Neve’s 1st Birthday in Hospital

“We were in a state of disbelief. Days turned into weeks and nothing really mattered. How does a baby, a child, have ovarian cancer? Is that even possible? We now know that ovarian cancer affects females of all ages. “Eventually our tears had to stop…. we just had to steel ourselves together and be there for Neve” Jo reflects

Neve still currently has regular testing to monitor this rare recurrent cancer that until recently had previously received no research for answers for the future “We know we are going to have some tough days in the future. We have lots of questions about the long-term effects of chemotherapy on her body that was given for her type of ovarian cancer. Knowing that Granulosa cell cancers have a recurrent nature that is they come back over a long length time and requires a life time of monitoring is difficult. The recurrences are generally chemotherapy resistant and tend to be highly aggressive with a poor prognosis. This is why it is critical to find ways to treat this disease not only for Neve but females everywhere and their families. We are so grateful that ROC Inc continues to fundraise to support Granulosa Cell Tumour (GCT) research. At the moment Neve is an eight-year-old girl, happy and living her life,” Jo said.

Neve at the park

The whole family is actively looking to find answers for the future of Juvenile Granulosa Cell Tumour, all while becoming advocates and fundraising for Rare Ovarian Cancer Incorporated (ROC Inc.)  

Jo, Zoe and Neve travelled to Illawarra to be guest speakers at the first ever Rare Ovarian Cancer Incorporated (ROC Inc.) Gala Dinner to raise awareness for ovarian cancer and funding for research. Alongside them were jGCT researcher Dr Simon Chu from the Hudson Institute of Medical Research in Melbourne and Medical Oncologist Prof. Paul Harnett, Director of Crown Princess Mary Cancer Centre at Westmead Hospital. Neve was able to meet Mikayla and Monique who were also diagnosed with jGCT ovarian cancer at just 16 and 19 years old. All three of the girls are participating in the world first and largest research for jGCT.

Monique, Mikayla and Neve at the ROC Inc.’s Gala Dinner.

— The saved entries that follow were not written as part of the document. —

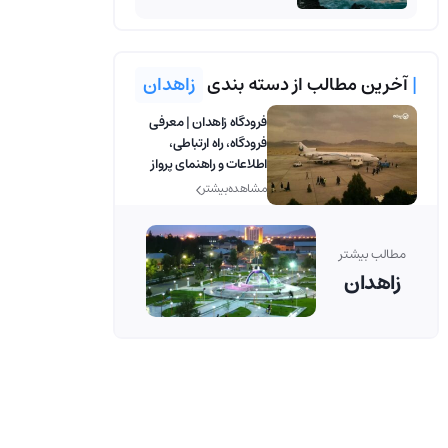
|
آخرین مطالب از دسته بندی
زاهدان
فرودگاه زاهدان | معرفی
فرودگاه، راه ارتباطی،
اطلاعات و راهنمای پرواز
مشاهده بیشتر
مطالب بیشتر
زاهدان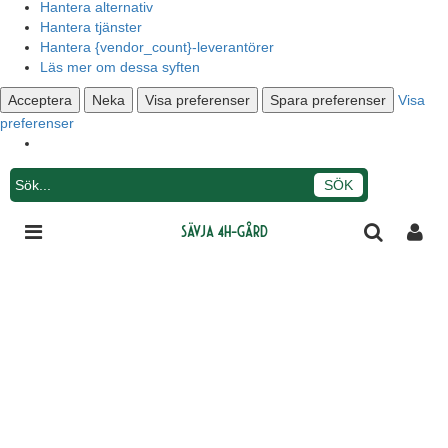
Hantera alternativ
Hantera tjänster
Hantera {vendor_count}-leverantörer
Läs mer om dessa syften
Acceptera
Neka
Visa preferenser
Spara preferenser
Visa
preferenser
Integritetsmeddelande
Sävja 4H-gård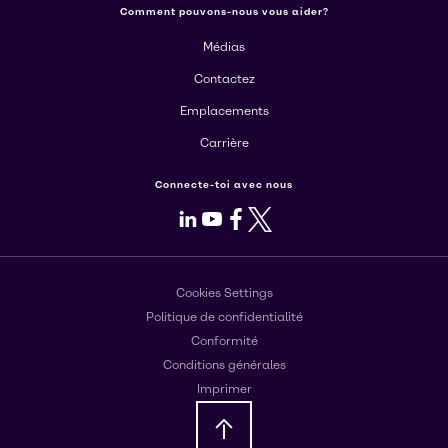
Comment pouvons-nous vous aider?
Médias
Contactez
Emplacements
Carrière
Connecte-toi avec nous
LinkedIn
Youtube
Facebook
X
Cookies Settings
Politique de confidentialité
Conformité
Conditions générales
Imprimer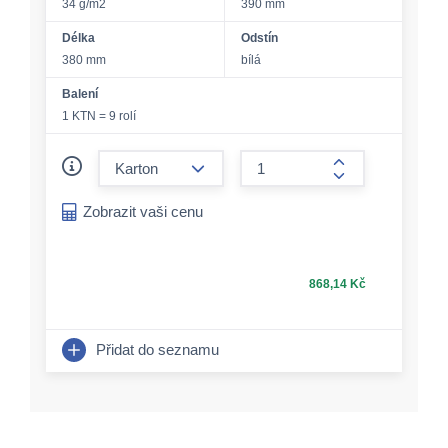
34 g/m2
390 mm
Délka
Odstín
380 mm
bílá
Balení
1 KTN = 9 rolí
form.decrease-amount
form.increase-a
Zobrazit vaši cenu
868,14 Kč
Přidat do seznamu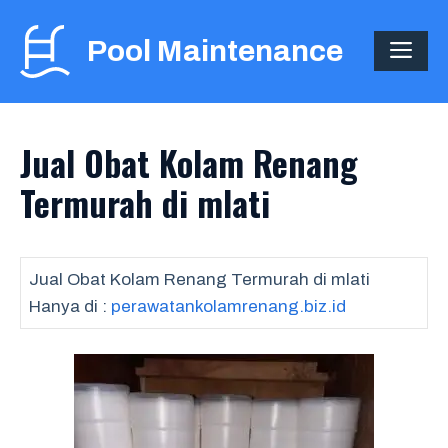
Skip
to
Pool Maintenance
ME
content
Jual Obat Kolam Renang
Termurah di mlati
Jual Obat Kolam Renang Termurah di mlati
Hanya di :
perawatankolamrenang.biz.id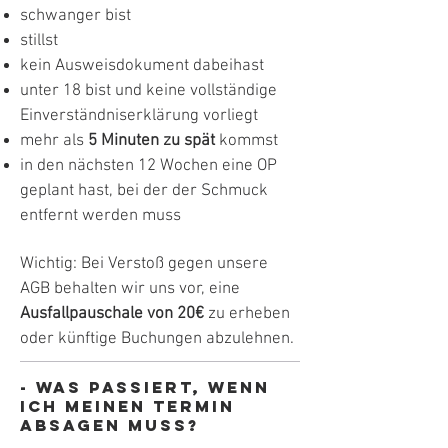
schwanger bist
stillst
kein Ausweisdokument dabeihast
unter 18 bist und keine vollständige
Einverständniserklärung vorliegt
mehr als
5 Minuten zu spät
kommst
in den nächsten 12 Wochen eine OP
geplant hast, bei der der Schmuck
entfernt werden muss
Wichtig: Bei Verstoß gegen unsere
AGB behalten wir uns vor, eine
Ausfallpauschale von 20€
zu erheben
oder künftige Buchungen abzulehnen.
- Was passiert, wenn
ich meinen Termin
absagen muss?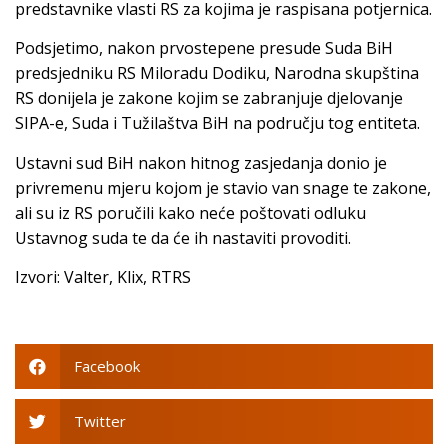
predstavnike vlasti RS za kojima je raspisana potjernica.
Podsjetimo, nakon prvostepene presude Suda BiH
predsjedniku RS Miloradu Dodiku, Narodna skupština
RS donijela je zakone kojim se zabranjuje djelovanje
SIPA-e, Suda i Tužilaštva BiH na području tog entiteta.
Ustavni sud BiH nakon hitnog zasjedanja donio je
privremenu mjeru kojom je stavio van snage te zakone,
ali su iz RS poručili kako neće poštovati odluku
Ustavnog suda te da će ih nastaviti provoditi.
Izvori: Valter, Klix, RTRS
Facebook
Twitter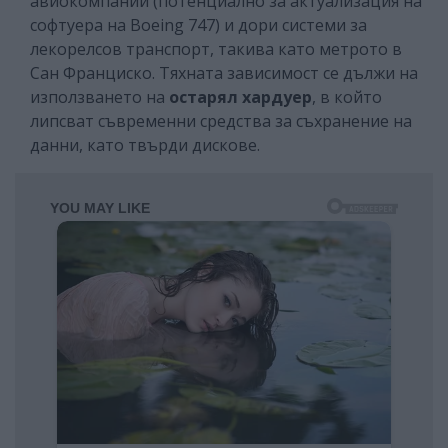
авиокомпании (потенциално за актуализация на
софтуера на Boeing 747) и дори системи за
лекорелсов транспорт, такива като метрото в
Сан Франциско. Тяхната зависимост се дължи на
използването на
остарял хардуер
, в който
липсват съвременни средства за съхранение на
данни, като твърди дискове.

The Australian Government has identified that the lack of research on uncommon or rare cancers is an area of concern. ROC Inc lobbying for this research for this underfunded and under researched ovarian cancer and it paid off. On May 8th 2020 on World Ovarian Cancer Awareness Day Australia’s Health Minister Hon. Greg Hunt announced a $2.2million grant over 5 years awarded to ROC Inc’s research partners at the Hudson Institute of Medical Research For A New Era Towards Research For Granulosa Cell Tumours (GCT). This is the first time in Australia’s history that jGCT has ever received federal funding for research! Research is key for the future for treatment, intervention, prevention and as a diagnostic tool. This research gives the opportunity to move forward to find treatment options and clinical trials.    

Neve’s story highlights that we all need to be aware of the symptoms no matter your age, be aware of your body and any changes that are new for you as ovarian cancer affects females of all ages.

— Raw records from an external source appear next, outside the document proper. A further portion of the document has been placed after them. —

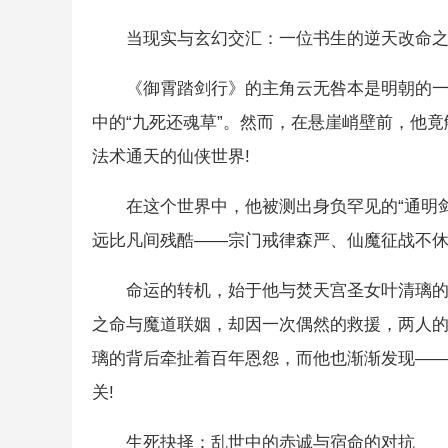
当现实与玄幻交汇：一位书生的逆天改命
《御霄踏剑行》的主角云无咎本是明朝的
中的“九死还魂草”。然而，在悬崖峭壁前，他
法术通天的仙侠世界!
在这个世界中，他被测出身负罕见的“通明
远比凡间残酷——宗门戒律森严、仙魔征战不
命运的转机，始于他与焚天宫圣女叶清璃
之命与魔道联姻，却因一次偶然的救援，两人
璃的背后牵扯着百年恩怨，而他也渐渐发现—
关!
生死抉择：乱世中的赤诚与宿命的对抗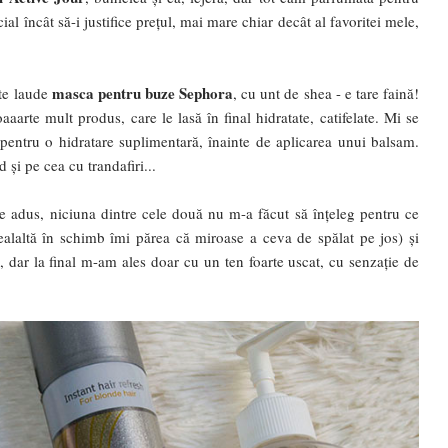
al încât să-i justifice prețul, mai mare chiar decât al favoritei mele,
masca pentru buze Sephora
ște laude
, cu unt de shea - e tare faină!
arte mult produs, care le lasă în final hidratate, catifelate. Mi se
pentru o hidratare suplimentară, înainte de aplicarea unui balsam.
 și pe cea cu trandafiri...
 adus, niciuna dintre cele două nu m-a făcut să înțeleg pentru ce
alaltă în schimb îmi părea că miroase a ceva de spălat pe jos) și
ă, dar la final m-am ales doar cu un ten foarte uscat, cu senzație de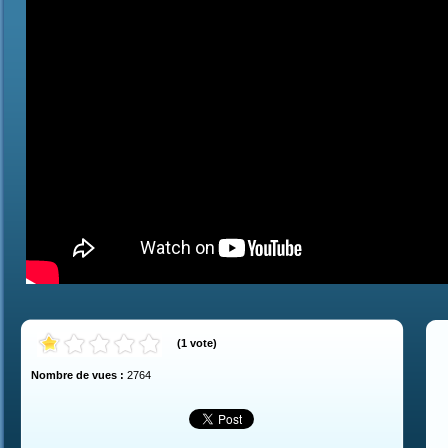
(
1
vote
)
Nombre de vues :
2764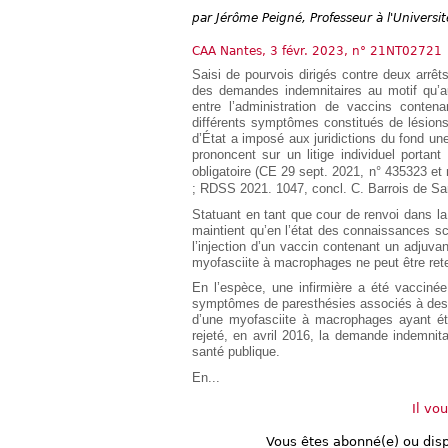
Européen
par
Jérôme Peigné, Professeur à l'Université
Déplier
Immobilier
CAA Nantes, 3 févr. 2023, n° 21NT02721
Saisi de pourvois dirigés contre deux arrêt
Déplier
des demandes indemnitaires au motif qu’auc
IP/IT
et
entre l’administration de vaccins conte
Déplier
Communication
différents symptômes constitués de lésion
Pénal
d’État a imposé aux juridictions du fond une
prononcent sur un litige individuel porta
Déplier
obligatoire (CE 29 sept. 2021, n° 435323 et
Social
; RDSS 2021. 1047, concl. C. Barrois de S
Déplier
Avocat
Statuant en tant que cour de renvoi dans la
maintient qu’en l’état des connaissances sci
l’injection d’un vaccin contenant un adju
myofasciite à macrophages ne peut être ret
En l’espèce, une infirmière a été vaccinée
symptômes de paresthésies associés à des 
d’une myofasciite à macrophages ayant été
rejeté, en avril 2016, la demande indemnitai
santé publique.
En...
Il vo
Vous êtes abonné(e) ou dis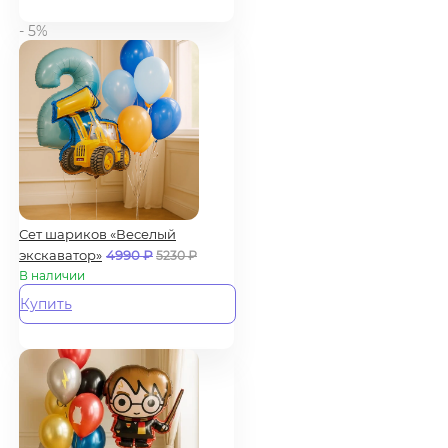
- 5%
Сет шариков «Веселый
экскаватор»
4990
₽
5230
₽
В наличии
Купить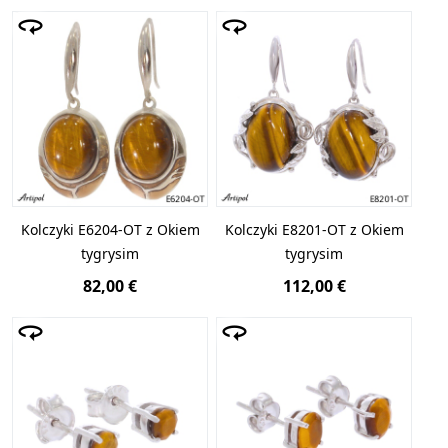
Kolczyki E6204-OT z Okiem
Kolczyki E8201-OT z Okiem
tygrysim
tygrysim
82,00 €
112,00 €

The statistics for ovarian cancer can be very confronting;

Almost 1800 Australian females will be diagnosed with ovarian cancer this year.

That’s four females a day are diagnosed with ovarian cancer and three will die from this disease.

Approximately 75% of the newly diagnosed females will be at late stages when it is very hard to treat.

Ovarian cancer is the deadliest and least understood of all gynaecological cancers.

About 70% of females with ovarian cancer will face a recurrence.

A pap smear does not detect ovarian cancer. There is no early detection test.

The 5-year survival rate is 46%, compared to breast cancer’s 5-year survival of 91% and way below the national average for all cancers 5-year survival of 69%.

Ovarian Cancer Awareness Wings – ROC Inc

Being aware of the symptoms it may save your life or someone you care about;

* Bloating * Back, pelvic or abdominal pain * Trouble eating or feeling full quickly

* Feeling the need to urinate urgently or often * Unexpected changes in bowel habits

* Unexplained fatigue * Menstrual changes

If these symptoms are new and persist for more than 2 weeks, consult your GP.